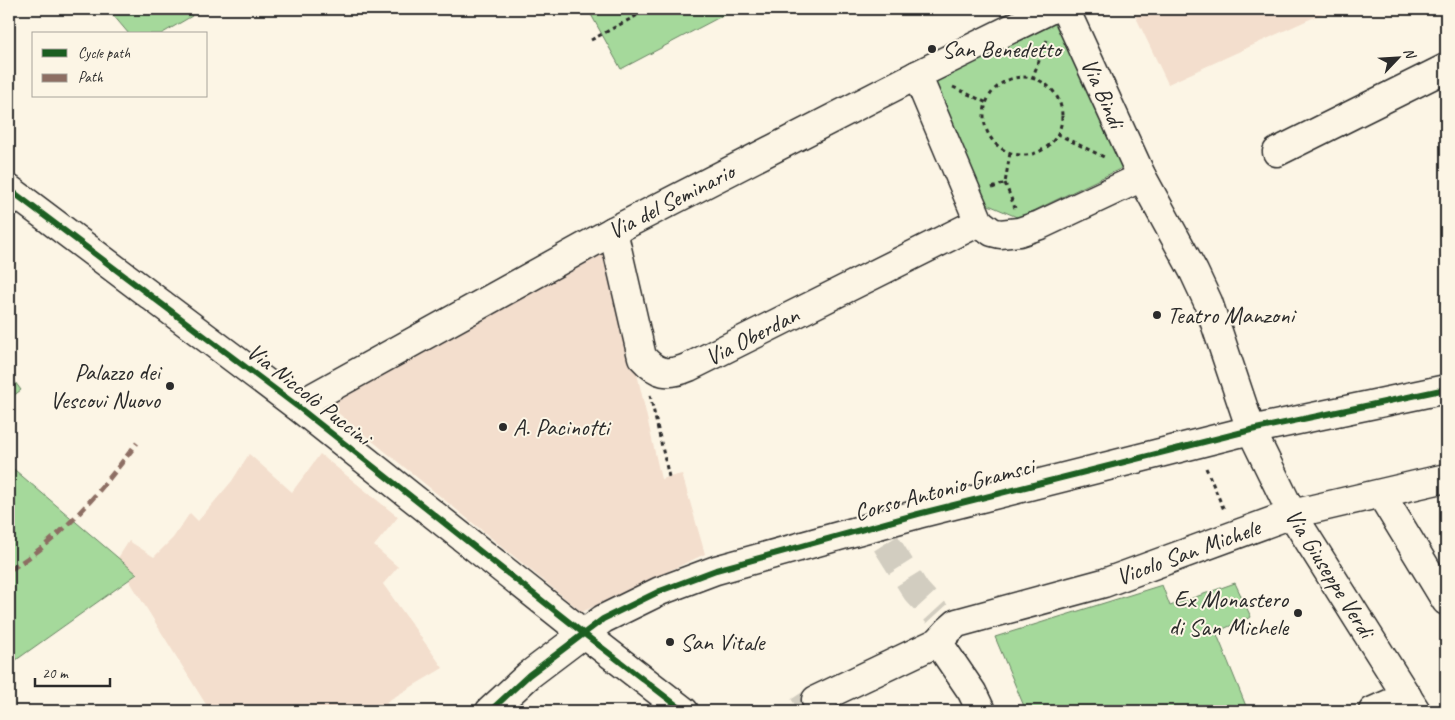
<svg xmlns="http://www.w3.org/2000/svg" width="1455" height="720" viewBox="0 0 1455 720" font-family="Caveat,sans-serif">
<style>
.built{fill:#f3decd}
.green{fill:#a5d99b;stroke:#688263}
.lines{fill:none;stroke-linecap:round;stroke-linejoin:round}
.minor-tunnel{stroke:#d2cdc0;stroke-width:28;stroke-dasharray:28 14;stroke-linecap:butt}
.minor-casing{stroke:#2b2b2b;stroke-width:31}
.path{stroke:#2b2b2b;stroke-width:3;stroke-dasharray:4 4;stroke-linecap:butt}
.minor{stroke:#fcf5e5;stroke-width:28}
.quiet{stroke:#8d6e63;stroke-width:5;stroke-dasharray:10 5;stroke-linecap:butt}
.cycleway-casing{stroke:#fcf5e5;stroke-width:9}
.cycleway{stroke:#1b5e20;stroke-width:6}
.poi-dot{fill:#2b2b2b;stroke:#fcf5e5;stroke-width:2}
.labels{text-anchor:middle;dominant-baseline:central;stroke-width:4;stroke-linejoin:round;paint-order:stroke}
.poi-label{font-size:24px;fill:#2b2b2b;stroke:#fcf5e5;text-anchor:start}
.street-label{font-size:24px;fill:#2b2b2b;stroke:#fcf5e5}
</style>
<rect width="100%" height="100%" fill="#fcf5e5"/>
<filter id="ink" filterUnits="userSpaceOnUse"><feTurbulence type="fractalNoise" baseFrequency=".02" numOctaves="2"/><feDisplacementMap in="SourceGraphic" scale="10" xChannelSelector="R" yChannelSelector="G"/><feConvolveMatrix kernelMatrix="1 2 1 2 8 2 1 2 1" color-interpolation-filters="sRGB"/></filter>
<g filter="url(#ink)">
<g class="built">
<polygon points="1132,9 1332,9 1168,84"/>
<polygon points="608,246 661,479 682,474 705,554 582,612 322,400"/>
<polygon points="249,454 292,492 320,454 398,517 374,546 398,567 383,584 443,668 386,702 391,711 210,711 129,580 137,575 118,558 129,541 154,557 173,538 190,513 198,521 232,481"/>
</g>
<g class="green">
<polygon points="109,9 189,9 192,16 161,34 129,34 113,15"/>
<polygon points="588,9 735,9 621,69"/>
<polygon points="1055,20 1124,167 1019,218 984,203 933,78"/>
<polygon points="9,374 21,390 9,399"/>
<polygon points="9,465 137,574 9,665"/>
<polygon points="1235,583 1251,617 1216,632 1248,711 1026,711 995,637 1162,585 1170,606"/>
</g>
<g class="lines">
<g class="minor-tunnel">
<polyline points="886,543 916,591 937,614"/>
<polyline points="799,711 816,700"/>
</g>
<defs>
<g id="minor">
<polyline points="1065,9 1142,177 1194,272 1208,302 1251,430 1292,514 1416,711"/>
<polyline points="917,75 979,222 992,232 1000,234 1019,232 1040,225 1142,177"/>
<polyline points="1277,152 1446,68"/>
<polyline points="9,189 297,406 583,633 684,711"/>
<path d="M613,231L642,357C657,374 668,376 689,367L979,222"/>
<polyline points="297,406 613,231 917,75 1051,9"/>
<polyline points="1381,494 1446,601"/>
<polyline points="938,642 972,692 981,711"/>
<polyline points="816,700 938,642 949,630 957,623 1104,583 1292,514 1446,478"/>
<polyline points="490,711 529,675 603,619 660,591 716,570 918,514 1251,430 1446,389"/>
<polyline points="1373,711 1407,696"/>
</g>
</defs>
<use href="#minor" class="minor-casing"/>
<g class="path">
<polyline points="591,40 649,9"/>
<circle cx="1023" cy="116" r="39"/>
<polyline points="1032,79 1047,40"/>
<polyline points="953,87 987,103"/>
<polyline points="1057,134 1104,157"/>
<polyline points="1005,183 1015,208"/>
<polyline points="992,188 1005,183 1010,153"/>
<polyline points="650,395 669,477"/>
<polyline points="1206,468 1224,510"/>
</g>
<use href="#minor" class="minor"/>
<path class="quiet" d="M9,570C63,539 99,492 137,443"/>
<defs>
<g id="cycleway">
<polyline points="9,189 297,406 583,633 684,711"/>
<polyline points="490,711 529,675 603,619 660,591 716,570 918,514 1251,430 1446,389"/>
</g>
</defs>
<use href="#cycleway" class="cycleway-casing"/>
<use href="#cycleway" class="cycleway"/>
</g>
</g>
<g class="poi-dot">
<circle cx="932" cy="49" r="5"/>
<circle cx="1157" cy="315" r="5"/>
<circle cx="170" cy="386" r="5"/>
<circle cx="503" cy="427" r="5"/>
<circle cx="1298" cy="613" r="5"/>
<circle cx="670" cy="642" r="5"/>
</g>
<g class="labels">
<g class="poi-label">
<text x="942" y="49">San Benedetto</text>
<text x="1167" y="315">Teatro Manzoni</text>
<text x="160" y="372" text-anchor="end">Palazzo dei<tspan x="160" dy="28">Vescovi Nuovo</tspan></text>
<text x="513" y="427">A. Pacinotti</text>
<text x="1288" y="599" text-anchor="end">Ex Monastero<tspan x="1288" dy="28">di San Michele</tspan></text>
<text x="680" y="642">San Vitale</text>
</g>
<g class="street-label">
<text transform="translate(1103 93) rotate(66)">Via Bindi</text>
<text transform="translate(671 201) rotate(-27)">Via del Seminario</text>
<text transform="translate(752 336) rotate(-27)">Via Oberdan</text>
<text transform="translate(309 394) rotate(38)">Via Niccolò Puccini</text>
<text transform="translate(944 489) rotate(-15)">Corso Antonio Gramsci</text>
<text transform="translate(1188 552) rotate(-20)">Vicolo San Michele</text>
<text transform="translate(1330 573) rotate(58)">Via Giuseppe Verdi</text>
</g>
</g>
<rect width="1455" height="720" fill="none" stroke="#fcf5e5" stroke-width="30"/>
<rect x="15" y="15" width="1425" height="690" fill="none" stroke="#2b2b2b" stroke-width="2" filter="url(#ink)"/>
<rect x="32" y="32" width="175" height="65" fill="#fcf5e5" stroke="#a8a49b"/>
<rect x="42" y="49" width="25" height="8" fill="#1b5e20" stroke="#a8a49b"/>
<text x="78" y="58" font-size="15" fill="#2b2b2b">Cycle path</text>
<rect x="42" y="74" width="25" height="8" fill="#8d6e63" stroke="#a8a49b"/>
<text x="78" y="82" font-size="15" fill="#2b2b2b">Path</text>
<g transform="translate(1398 58) rotate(65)" stroke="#fcf5e5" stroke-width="4" paint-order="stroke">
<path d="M0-4L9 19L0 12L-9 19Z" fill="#2b2b2b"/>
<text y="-8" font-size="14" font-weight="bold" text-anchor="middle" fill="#2b2b2b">N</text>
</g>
<path d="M35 678v8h75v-8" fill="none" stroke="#2b2b2b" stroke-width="2.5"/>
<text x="42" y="678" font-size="15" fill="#2b2b2b" stroke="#fcf5e5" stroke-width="4" paint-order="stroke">20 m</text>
</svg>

> Exercise requirements
Show, from the entries above, every line that includes the string "casing".

> Exercise response
.minor-casing{stroke:#2b2b2b;stroke-width:31}
.cycleway-casing{stroke:#fcf5e5;stroke-width:9}
<use href="#minor" class="minor-casing"/>
<use href="#cycleway" class="cycleway-casing"/>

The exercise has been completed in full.